#### Task material ####

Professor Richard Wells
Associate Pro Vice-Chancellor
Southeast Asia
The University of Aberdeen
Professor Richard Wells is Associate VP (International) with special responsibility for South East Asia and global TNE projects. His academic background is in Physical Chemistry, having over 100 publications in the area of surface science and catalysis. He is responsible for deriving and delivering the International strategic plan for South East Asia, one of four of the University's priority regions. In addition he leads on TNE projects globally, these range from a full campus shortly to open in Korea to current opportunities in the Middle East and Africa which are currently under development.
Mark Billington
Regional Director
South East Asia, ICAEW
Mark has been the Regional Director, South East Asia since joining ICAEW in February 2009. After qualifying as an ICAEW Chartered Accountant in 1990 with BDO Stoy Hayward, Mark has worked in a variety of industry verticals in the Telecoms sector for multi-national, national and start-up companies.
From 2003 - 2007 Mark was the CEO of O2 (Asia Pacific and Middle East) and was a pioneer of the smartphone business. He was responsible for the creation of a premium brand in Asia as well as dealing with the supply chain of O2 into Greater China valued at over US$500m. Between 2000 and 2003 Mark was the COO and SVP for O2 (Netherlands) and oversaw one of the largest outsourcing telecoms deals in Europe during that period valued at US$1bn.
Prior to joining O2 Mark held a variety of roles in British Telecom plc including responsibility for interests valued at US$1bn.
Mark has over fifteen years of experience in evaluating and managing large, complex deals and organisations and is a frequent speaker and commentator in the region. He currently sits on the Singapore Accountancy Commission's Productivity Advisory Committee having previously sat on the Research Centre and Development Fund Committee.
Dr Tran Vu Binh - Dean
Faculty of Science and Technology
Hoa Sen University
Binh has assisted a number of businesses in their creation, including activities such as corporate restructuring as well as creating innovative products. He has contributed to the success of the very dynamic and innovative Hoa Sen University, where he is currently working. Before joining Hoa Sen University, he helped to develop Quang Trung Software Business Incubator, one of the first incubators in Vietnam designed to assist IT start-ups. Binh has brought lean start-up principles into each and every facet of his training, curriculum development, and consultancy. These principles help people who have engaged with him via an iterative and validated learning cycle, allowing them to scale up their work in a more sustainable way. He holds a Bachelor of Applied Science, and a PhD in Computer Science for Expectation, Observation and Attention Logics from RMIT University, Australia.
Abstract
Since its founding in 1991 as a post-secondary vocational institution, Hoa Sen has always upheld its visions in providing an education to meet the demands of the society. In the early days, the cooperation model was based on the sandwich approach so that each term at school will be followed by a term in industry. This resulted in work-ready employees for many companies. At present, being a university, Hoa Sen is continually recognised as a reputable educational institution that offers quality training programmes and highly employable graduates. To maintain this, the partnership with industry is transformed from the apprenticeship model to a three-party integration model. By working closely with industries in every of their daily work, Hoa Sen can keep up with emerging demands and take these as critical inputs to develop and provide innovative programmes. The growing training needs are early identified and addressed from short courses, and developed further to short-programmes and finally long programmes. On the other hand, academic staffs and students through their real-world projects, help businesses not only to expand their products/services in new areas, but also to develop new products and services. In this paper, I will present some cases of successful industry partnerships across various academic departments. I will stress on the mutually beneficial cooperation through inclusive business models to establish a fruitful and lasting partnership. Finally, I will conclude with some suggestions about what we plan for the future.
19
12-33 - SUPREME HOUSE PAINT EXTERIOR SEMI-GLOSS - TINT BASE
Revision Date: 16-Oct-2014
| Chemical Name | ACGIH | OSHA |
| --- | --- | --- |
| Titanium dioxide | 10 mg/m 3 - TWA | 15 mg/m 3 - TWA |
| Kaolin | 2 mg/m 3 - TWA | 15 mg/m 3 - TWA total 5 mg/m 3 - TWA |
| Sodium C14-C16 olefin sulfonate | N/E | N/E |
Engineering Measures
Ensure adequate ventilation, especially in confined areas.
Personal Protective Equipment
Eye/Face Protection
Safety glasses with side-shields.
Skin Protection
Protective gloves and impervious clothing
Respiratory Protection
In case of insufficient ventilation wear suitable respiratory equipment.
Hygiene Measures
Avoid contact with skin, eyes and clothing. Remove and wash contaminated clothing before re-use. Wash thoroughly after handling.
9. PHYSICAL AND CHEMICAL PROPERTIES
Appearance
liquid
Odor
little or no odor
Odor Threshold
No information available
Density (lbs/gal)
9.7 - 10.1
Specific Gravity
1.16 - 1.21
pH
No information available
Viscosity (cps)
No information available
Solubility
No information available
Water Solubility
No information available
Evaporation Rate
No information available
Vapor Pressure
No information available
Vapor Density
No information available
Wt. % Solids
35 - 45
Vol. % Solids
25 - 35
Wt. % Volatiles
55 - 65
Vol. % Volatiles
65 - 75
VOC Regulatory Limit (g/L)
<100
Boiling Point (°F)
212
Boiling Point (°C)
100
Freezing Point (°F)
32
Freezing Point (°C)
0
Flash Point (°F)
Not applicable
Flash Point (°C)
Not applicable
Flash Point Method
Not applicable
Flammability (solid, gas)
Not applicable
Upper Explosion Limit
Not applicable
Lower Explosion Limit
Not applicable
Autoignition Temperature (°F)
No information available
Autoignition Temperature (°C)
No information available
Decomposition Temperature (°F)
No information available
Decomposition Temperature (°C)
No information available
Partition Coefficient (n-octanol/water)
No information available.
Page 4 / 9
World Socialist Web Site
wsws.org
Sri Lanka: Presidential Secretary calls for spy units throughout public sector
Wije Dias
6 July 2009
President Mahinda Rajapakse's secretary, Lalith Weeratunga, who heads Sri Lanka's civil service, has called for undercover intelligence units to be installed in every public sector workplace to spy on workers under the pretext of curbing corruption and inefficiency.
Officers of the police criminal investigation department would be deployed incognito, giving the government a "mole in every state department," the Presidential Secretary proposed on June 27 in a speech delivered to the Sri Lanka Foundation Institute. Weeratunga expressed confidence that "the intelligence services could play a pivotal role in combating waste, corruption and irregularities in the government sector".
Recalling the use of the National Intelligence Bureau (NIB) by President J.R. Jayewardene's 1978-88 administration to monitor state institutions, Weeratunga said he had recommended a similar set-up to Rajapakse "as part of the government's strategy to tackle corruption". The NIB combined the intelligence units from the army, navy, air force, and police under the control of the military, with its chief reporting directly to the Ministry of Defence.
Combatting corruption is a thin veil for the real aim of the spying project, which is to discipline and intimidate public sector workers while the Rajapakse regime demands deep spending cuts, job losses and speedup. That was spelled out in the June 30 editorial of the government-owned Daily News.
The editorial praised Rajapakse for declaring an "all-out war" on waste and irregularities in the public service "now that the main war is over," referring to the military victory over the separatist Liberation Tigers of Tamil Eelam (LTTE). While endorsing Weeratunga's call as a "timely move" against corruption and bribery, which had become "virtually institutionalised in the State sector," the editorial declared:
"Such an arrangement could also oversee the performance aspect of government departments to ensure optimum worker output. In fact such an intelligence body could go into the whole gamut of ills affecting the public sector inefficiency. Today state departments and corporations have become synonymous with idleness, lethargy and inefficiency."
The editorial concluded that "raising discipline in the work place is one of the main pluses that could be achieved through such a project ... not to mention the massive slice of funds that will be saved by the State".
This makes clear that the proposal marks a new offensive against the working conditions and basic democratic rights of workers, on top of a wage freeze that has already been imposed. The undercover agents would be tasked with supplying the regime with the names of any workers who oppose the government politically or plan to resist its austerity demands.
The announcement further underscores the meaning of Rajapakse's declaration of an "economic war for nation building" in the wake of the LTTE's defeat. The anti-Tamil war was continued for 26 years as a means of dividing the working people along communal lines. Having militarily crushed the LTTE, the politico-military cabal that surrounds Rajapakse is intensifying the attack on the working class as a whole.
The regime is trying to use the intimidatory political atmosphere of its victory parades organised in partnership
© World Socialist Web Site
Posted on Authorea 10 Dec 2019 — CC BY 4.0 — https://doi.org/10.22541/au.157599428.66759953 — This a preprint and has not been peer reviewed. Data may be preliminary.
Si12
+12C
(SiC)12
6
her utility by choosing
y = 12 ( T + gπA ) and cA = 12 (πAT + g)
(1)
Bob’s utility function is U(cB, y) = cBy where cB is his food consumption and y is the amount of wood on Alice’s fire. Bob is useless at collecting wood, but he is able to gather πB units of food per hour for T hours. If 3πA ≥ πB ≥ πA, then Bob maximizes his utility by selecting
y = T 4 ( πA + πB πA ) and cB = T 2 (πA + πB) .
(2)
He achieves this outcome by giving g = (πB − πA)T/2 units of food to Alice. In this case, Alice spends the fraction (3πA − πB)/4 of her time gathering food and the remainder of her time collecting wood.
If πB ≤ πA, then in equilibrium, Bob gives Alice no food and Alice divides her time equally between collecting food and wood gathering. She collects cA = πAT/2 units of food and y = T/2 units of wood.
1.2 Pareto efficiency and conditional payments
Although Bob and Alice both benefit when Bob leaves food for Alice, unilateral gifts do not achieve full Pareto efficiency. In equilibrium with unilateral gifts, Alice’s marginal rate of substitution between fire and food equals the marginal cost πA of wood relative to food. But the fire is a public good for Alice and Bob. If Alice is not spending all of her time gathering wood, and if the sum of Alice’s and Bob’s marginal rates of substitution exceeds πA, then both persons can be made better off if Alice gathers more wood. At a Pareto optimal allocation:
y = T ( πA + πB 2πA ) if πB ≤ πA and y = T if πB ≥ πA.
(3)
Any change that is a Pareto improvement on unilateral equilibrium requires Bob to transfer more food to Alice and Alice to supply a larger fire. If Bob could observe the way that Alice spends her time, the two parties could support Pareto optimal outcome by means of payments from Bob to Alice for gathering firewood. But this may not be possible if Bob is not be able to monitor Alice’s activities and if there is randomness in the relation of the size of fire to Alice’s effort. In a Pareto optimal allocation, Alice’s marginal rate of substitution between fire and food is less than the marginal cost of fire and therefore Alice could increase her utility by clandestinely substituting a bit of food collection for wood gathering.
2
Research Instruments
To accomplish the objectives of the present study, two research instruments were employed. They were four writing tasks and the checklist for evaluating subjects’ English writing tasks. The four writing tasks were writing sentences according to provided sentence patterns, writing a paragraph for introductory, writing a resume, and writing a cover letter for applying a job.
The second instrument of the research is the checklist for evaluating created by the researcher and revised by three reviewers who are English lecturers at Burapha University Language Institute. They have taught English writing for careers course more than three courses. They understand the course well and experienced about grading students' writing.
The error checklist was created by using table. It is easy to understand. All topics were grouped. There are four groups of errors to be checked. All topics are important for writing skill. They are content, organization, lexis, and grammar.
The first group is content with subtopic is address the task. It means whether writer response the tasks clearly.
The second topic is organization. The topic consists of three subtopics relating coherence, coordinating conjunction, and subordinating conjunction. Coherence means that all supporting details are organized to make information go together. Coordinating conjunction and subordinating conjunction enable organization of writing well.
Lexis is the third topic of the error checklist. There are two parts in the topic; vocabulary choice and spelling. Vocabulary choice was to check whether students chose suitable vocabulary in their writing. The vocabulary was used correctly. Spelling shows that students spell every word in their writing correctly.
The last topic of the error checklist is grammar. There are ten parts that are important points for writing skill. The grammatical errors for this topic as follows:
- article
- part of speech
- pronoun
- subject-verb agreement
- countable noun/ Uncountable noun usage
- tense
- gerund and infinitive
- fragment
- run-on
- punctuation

####

> [Exercise description]
Within the material above, copy exactly the lines from the line that holds "Flash Point Method" up to and including the line that holds "6 July 2009".

> [Exercise answer]
Flash Point Method
Not applicable
Flammability (solid, gas)
Not applicable
Upper Explosion Limit
Not applicable
Lower Explosion Limit
Not applicable
Autoignition Temperature (°F)
No information available
Autoignition Temperature (°C)
No information available
Decomposition Temperature (°F)
No information available
Decomposition Temperature (°C)
No information available
Partition Coefficient (n-octanol/water)
No information available.
Page 4 / 9
World Socialist Web Site
wsws.org
Sri Lanka: Presidential Secretary calls for spy units throughout public sector
Wije Dias
6 July 2009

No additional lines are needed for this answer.